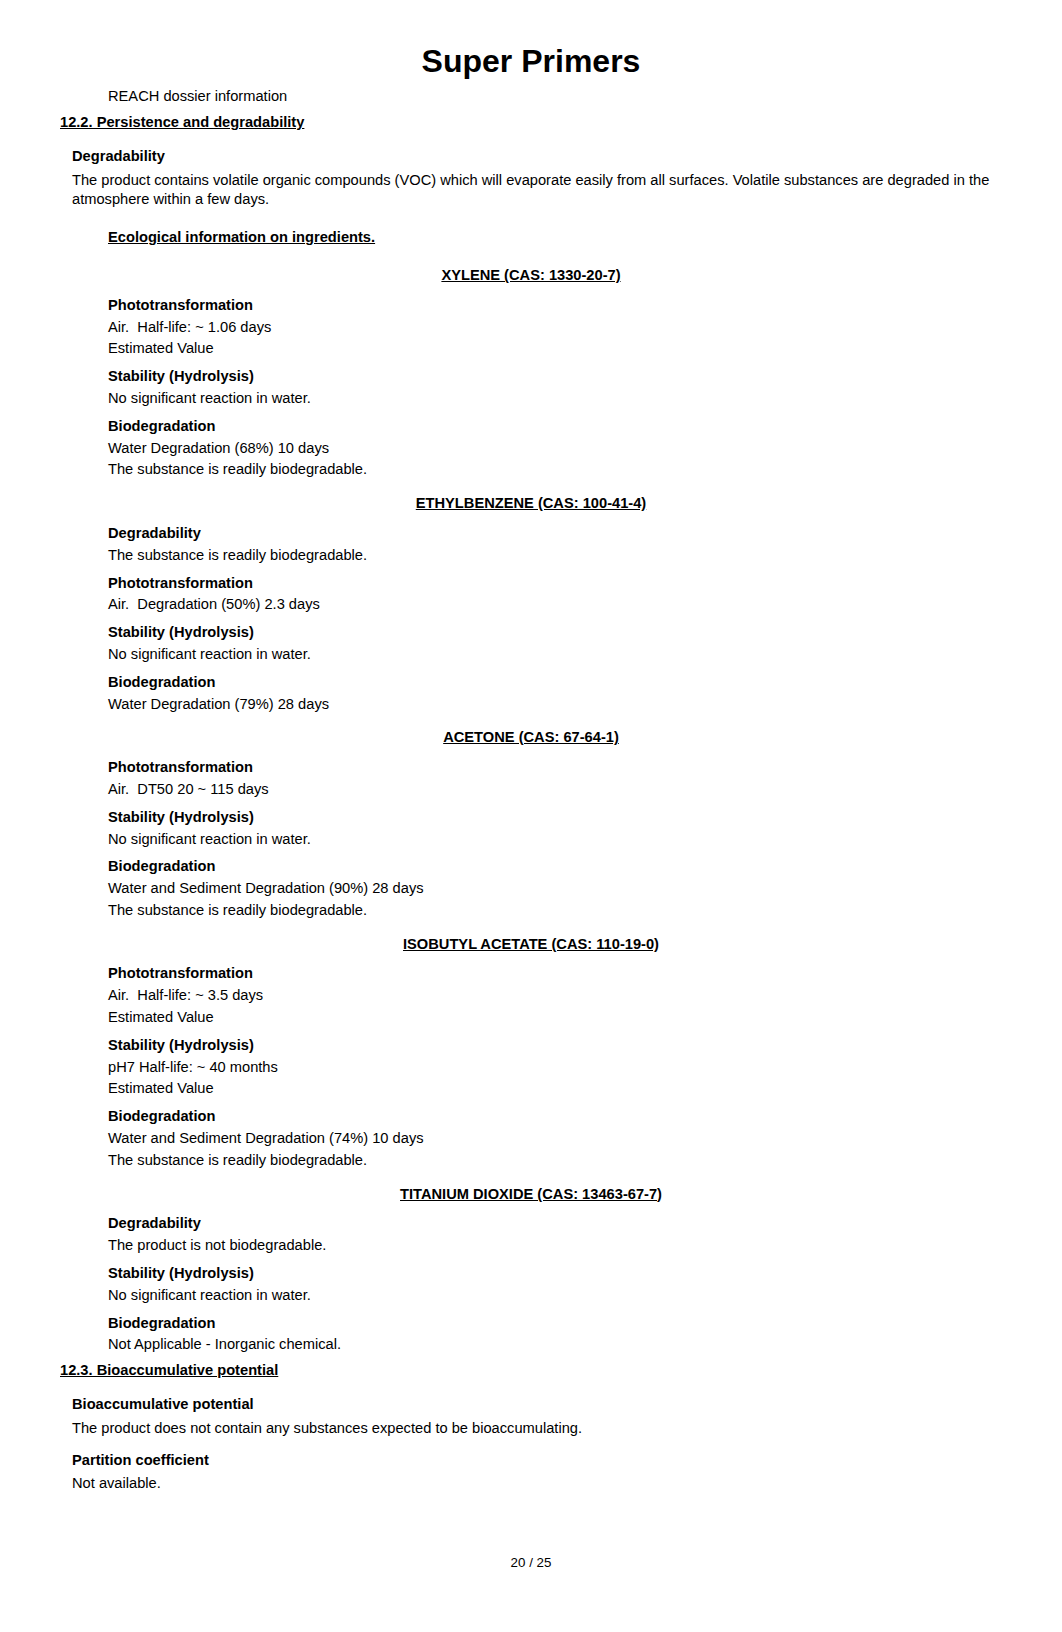Super Primers
REACH dossier information
12.2. Persistence and degradability
Degradability
The product contains volatile organic compounds (VOC) which will evaporate easily from all surfaces. Volatile substances are degraded in the atmosphere within a few days.
Ecological information on ingredients.
XYLENE (CAS: 1330-20-7)
Phototransformation
Air. Half-life: ~ 1.06 days
Estimated Value
Stability (Hydrolysis)
No significant reaction in water.
Biodegradation
Water Degradation (68%) 10 days
The substance is readily biodegradable.
ETHYLBENZENE (CAS: 100-41-4)
Degradability
The substance is readily biodegradable.
Phototransformation
Air. Degradation (50%) 2.3 days
Stability (Hydrolysis)
No significant reaction in water.
Biodegradation
Water Degradation (79%) 28 days
ACETONE (CAS: 67-64-1)
Phototransformation
Air. DT50 20 ~ 115 days
Stability (Hydrolysis)
No significant reaction in water.
Biodegradation
Water and Sediment Degradation (90%) 28 days
The substance is readily biodegradable.
ISOBUTYL ACETATE (CAS: 110-19-0)
Phototransformation
Air. Half-life: ~ 3.5 days
Estimated Value
Stability (Hydrolysis)
pH7 Half-life: ~ 40 months
Estimated Value
Biodegradation
Water and Sediment Degradation (74%) 10 days
The substance is readily biodegradable.
TITANIUM DIOXIDE (CAS: 13463-67-7)
Degradability
The product is not biodegradable.
Stability (Hydrolysis)
No significant reaction in water.
Biodegradation
Not Applicable - Inorganic chemical.
12.3. Bioaccumulative potential
Bioaccumulative potential
The product does not contain any substances expected to be bioaccumulating.
Partition coefficient
Not available.
20 / 25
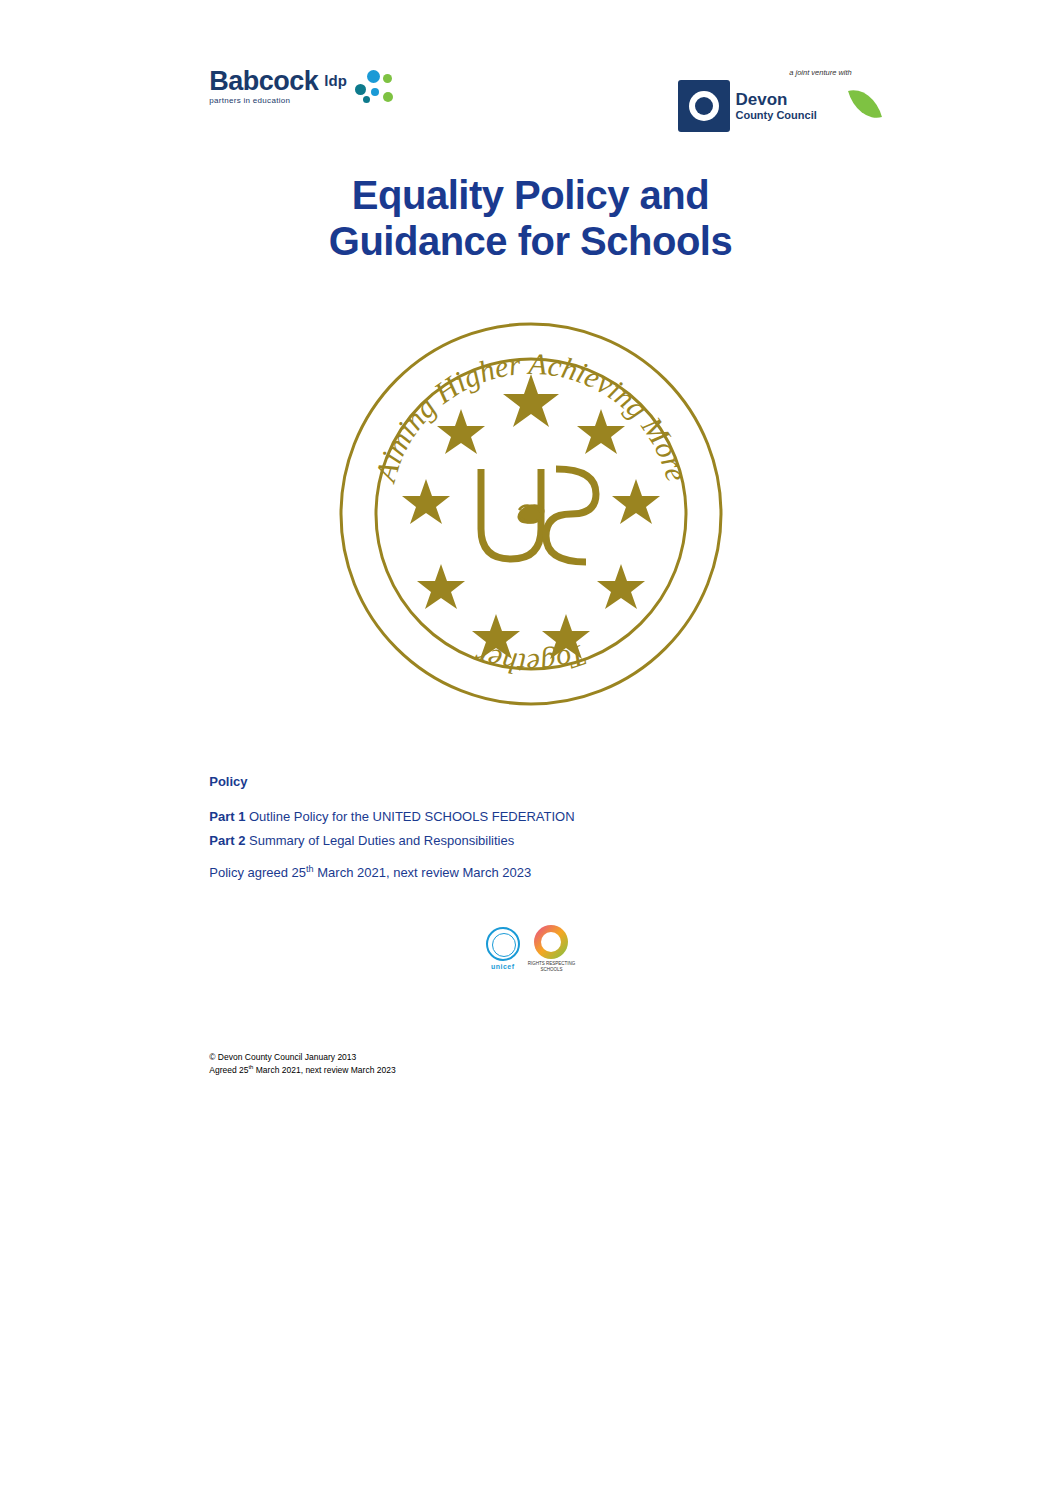Babcock partners in education
ldp
a joint venture with
Devon County Council
Equality Policy and
Guidance for Schools
Aiming Higher Achieving More Together
Policy
Part 1 Outline Policy for the UNITED SCHOOLS FEDERATION
Part 2 Summary of Legal Duties and Responsibilities
Policy agreed 25th March 2021, next review March 2023
unicef
RIGHTS RESPECTING
SCHOOLS
© Devon County Council January 2013
Agreed 25th March 2021, next review March 2023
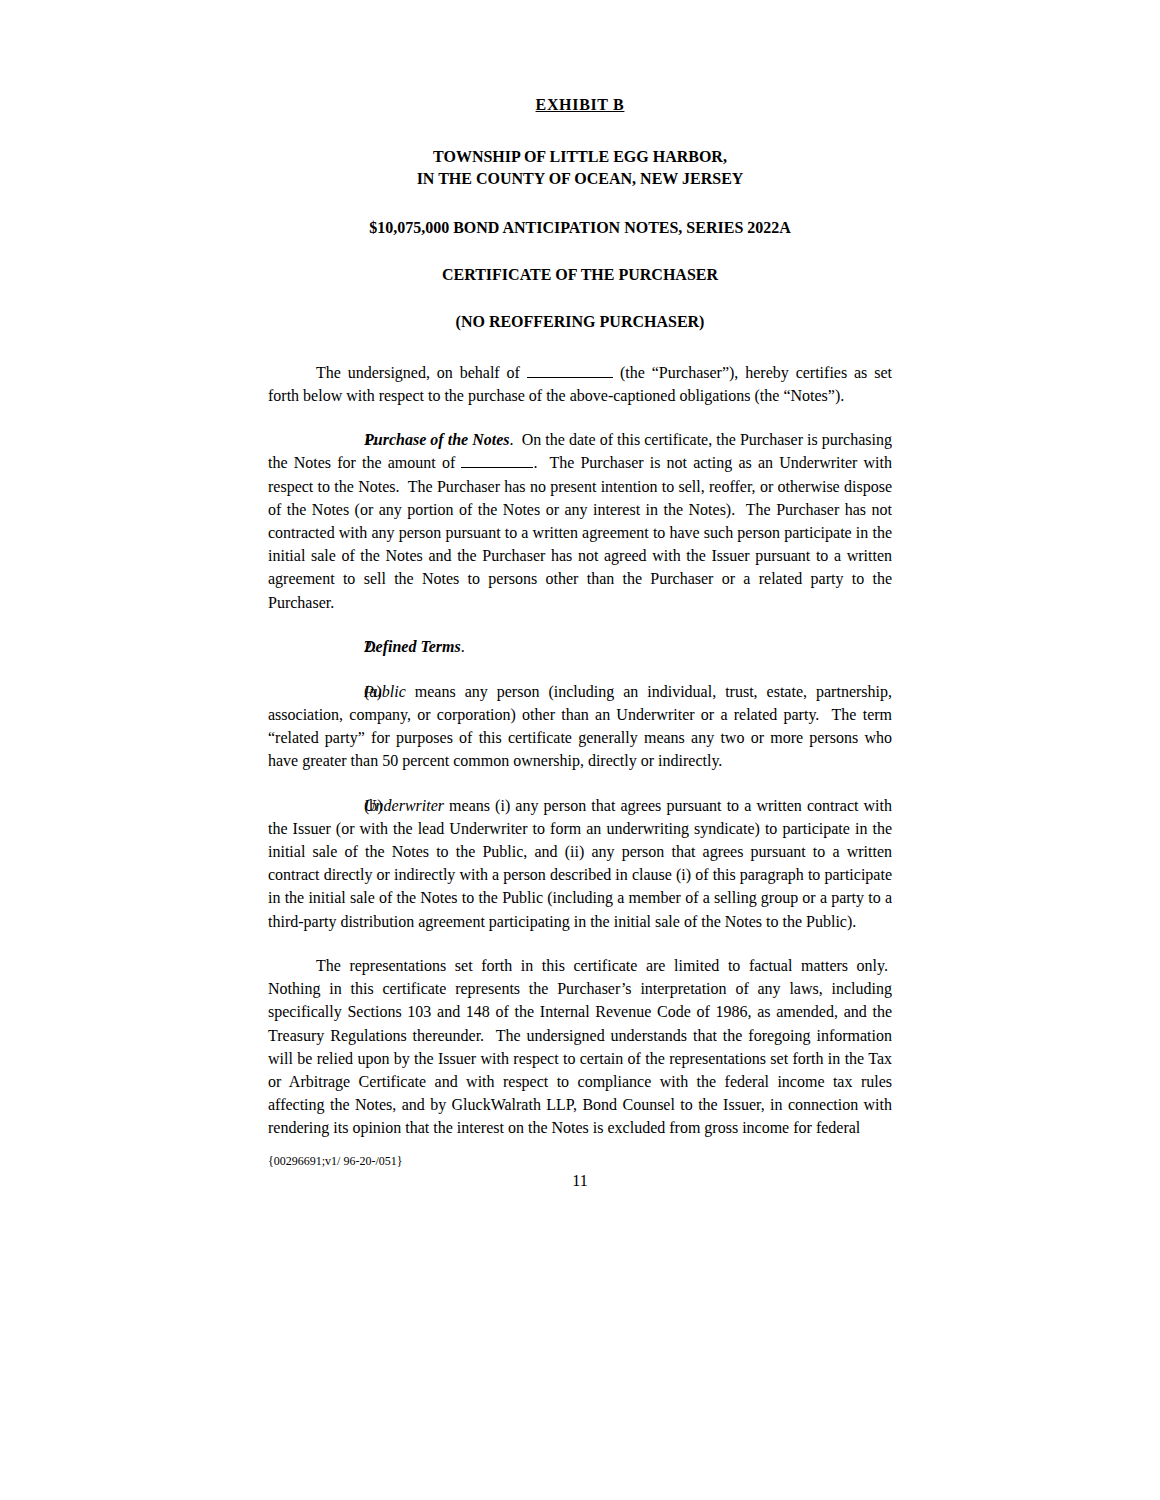EXHIBIT B
TOWNSHIP OF LITTLE EGG HARBOR, IN THE COUNTY OF OCEAN, NEW JERSEY
$10,075,000 BOND ANTICIPATION NOTES, SERIES 2022A
CERTIFICATE OF THE PURCHASER
(NO REOFFERING PURCHASER)
The undersigned, on behalf of (the “Purchaser”), hereby certifies as set forth below with respect to the purchase of the above-captioned obligations (the “Notes”).
1. Purchase of the Notes. On the date of this certificate, the Purchaser is purchasing the Notes for the amount of . The Purchaser is not acting as an Underwriter with respect to the Notes. The Purchaser has no present intention to sell, reoffer, or otherwise dispose of the Notes (or any portion of the Notes or any interest in the Notes). The Purchaser has not contracted with any person pursuant to a written agreement to have such person participate in the initial sale of the Notes and the Purchaser has not agreed with the Issuer pursuant to a written agreement to sell the Notes to persons other than the Purchaser or a related party to the Purchaser.
2. Defined Terms.
(a) Public means any person (including an individual, trust, estate, partnership, association, company, or corporation) other than an Underwriter or a related party. The term “related party” for purposes of this certificate generally means any two or more persons who have greater than 50 percent common ownership, directly or indirectly.
(b) Underwriter means (i) any person that agrees pursuant to a written contract with the Issuer (or with the lead Underwriter to form an underwriting syndicate) to participate in the initial sale of the Notes to the Public, and (ii) any person that agrees pursuant to a written contract directly or indirectly with a person described in clause (i) of this paragraph to participate in the initial sale of the Notes to the Public (including a member of a selling group or a party to a third-party distribution agreement participating in the initial sale of the Notes to the Public).
The representations set forth in this certificate are limited to factual matters only. Nothing in this certificate represents the Purchaser’s interpretation of any laws, including specifically Sections 103 and 148 of the Internal Revenue Code of 1986, as amended, and the Treasury Regulations thereunder. The undersigned understands that the foregoing information will be relied upon by the Issuer with respect to certain of the representations set forth in the Tax or Arbitrage Certificate and with respect to compliance with the federal income tax rules affecting the Notes, and by GluckWalrath LLP, Bond Counsel to the Issuer, in connection with rendering its opinion that the interest on the Notes is excluded from gross income for federal
{00296691;v1/ 96-20-/051}
11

ABOUT THIS TASK :: Only a number is expected: the count of lines in the data that contain the word "product".

SOLUTION TO THE EXERCISE :: 3